The news of this abortive expedition reached London on the 13th of August; and shortly afterwards came a letter from a gentleman in Tobago, warning the Government that French emissaries were busy all over the West Indies, and that there was great danger of a general rising of the negroes for the expulsion of the white proprietors from all the islands.[163] Here was information important enough to make Pitt think twice before he pursued his policy of cutting off the financial resources of the Revolution by ruining French West Indian trade, to say nothing of the fact that the said trade was already practically ruined by civil war in the French islands. There were other weak points in the French armour besides the West Indies, so many indeed that Ministers might be excused for finding it Aug. 29. difficult to determine which of them they should assail. The only method of overcoming that difficulty was that they should clearly define to themselves their object in making war.

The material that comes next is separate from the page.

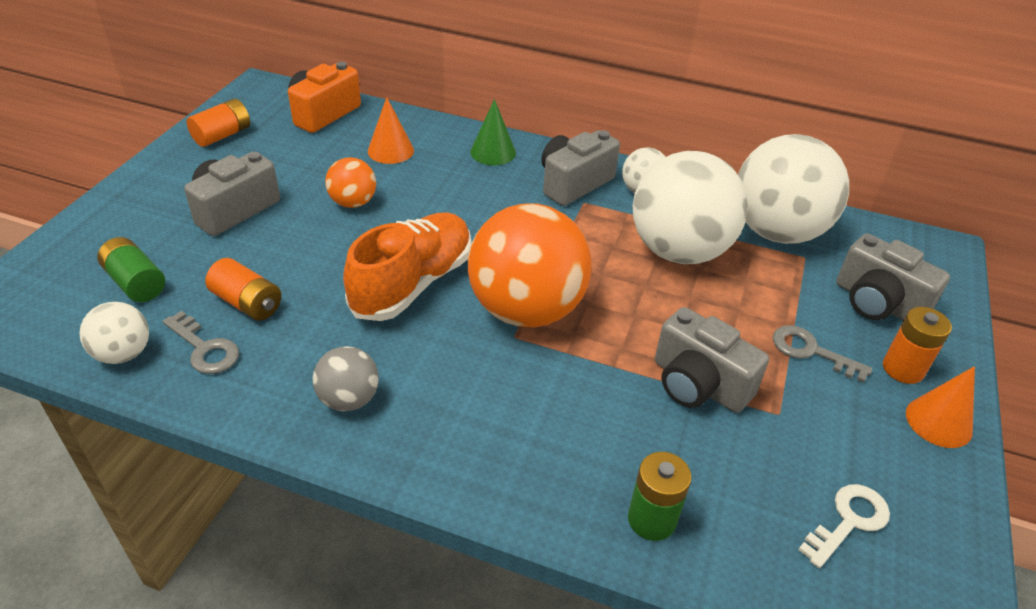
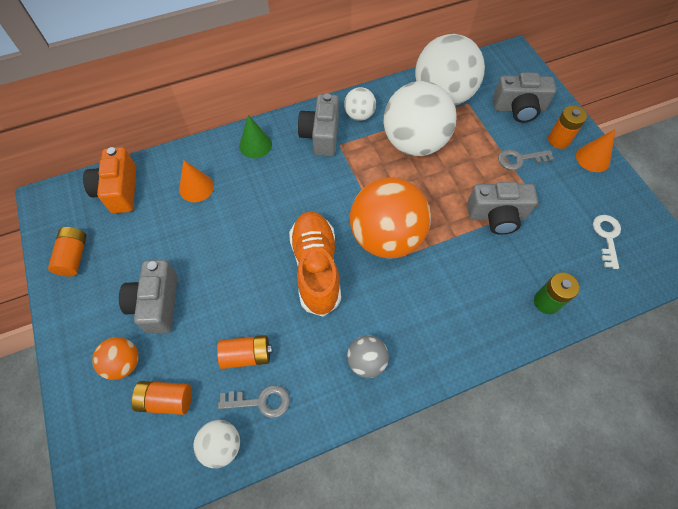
camera: 40 degrees left, 20 degrees up
green battery [97,237,165,302] -> orange battery [132,381,192,415]
orange ball [325,157,376,208] -> orange ball moved to [92,337,139,380]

First then, there was the counter-revolution in the south of France; where Lyons still defied the forces of the Convention, and where it was hoped that Sardinia, in return for the two hundred thousand pounds given her by the recent treaty, would intervene effectively, with Austria at her side. Next,[164] from this same quarter there came the very important but unexpected news that commissioners from Toulon, after some parley with Lord Hood, had agreed to declare for the Monarchy and the Constitution of 1791, and to give up to him the shipping, forts and arsenal, to be held in trust for King Lewis the Seventeenth until the end of the war. In return for this, however, they made the natural but very significant request that troops should be landed for their protection. Here, therefore, was the Government committed, though by no act of its own, to serious operations by land on the side of the Mediterranean. The responsibility assumed by Hood was very grave; and for a time he hesitated to incur it. “At present,” he wrote, two days after issuing his public reply to the offers of the commissioners, “I have not troops sufficient to defend the works. Had I five or six thousand good troops I should soon end the war.”[165] He therefore anchored at Hyères and, mindful of the British alliances with the Mediterranean powers, wrote to the British Ambassador at Naples for such forces as could be spared, at the same time asking help of the Spanish Admiral, Don Juan de Langara, who was lying with his squadron off the coast of Roussillon. Before, however, these reinforcements could arrive, he was so far satisfied by Aug. 28. the assurances of the French that he sailed into Toulon harbour and, landing fifteen hundred marines and soldiers who were acting as such, occupied the principal forts that defended the outer harbour. While thus engaged he was joined by Langara with the greater part of his squadron, who announced that he had one thousand troops ready to disembark at once, and had left four ships behind to bring three thousand more from the army in Roussillon. Full of gratitude, Hood gave Langara effusive thanks, and appointed Admiral Gravina, the Spanish officer next senior to Langara, to be commandant of Toulon.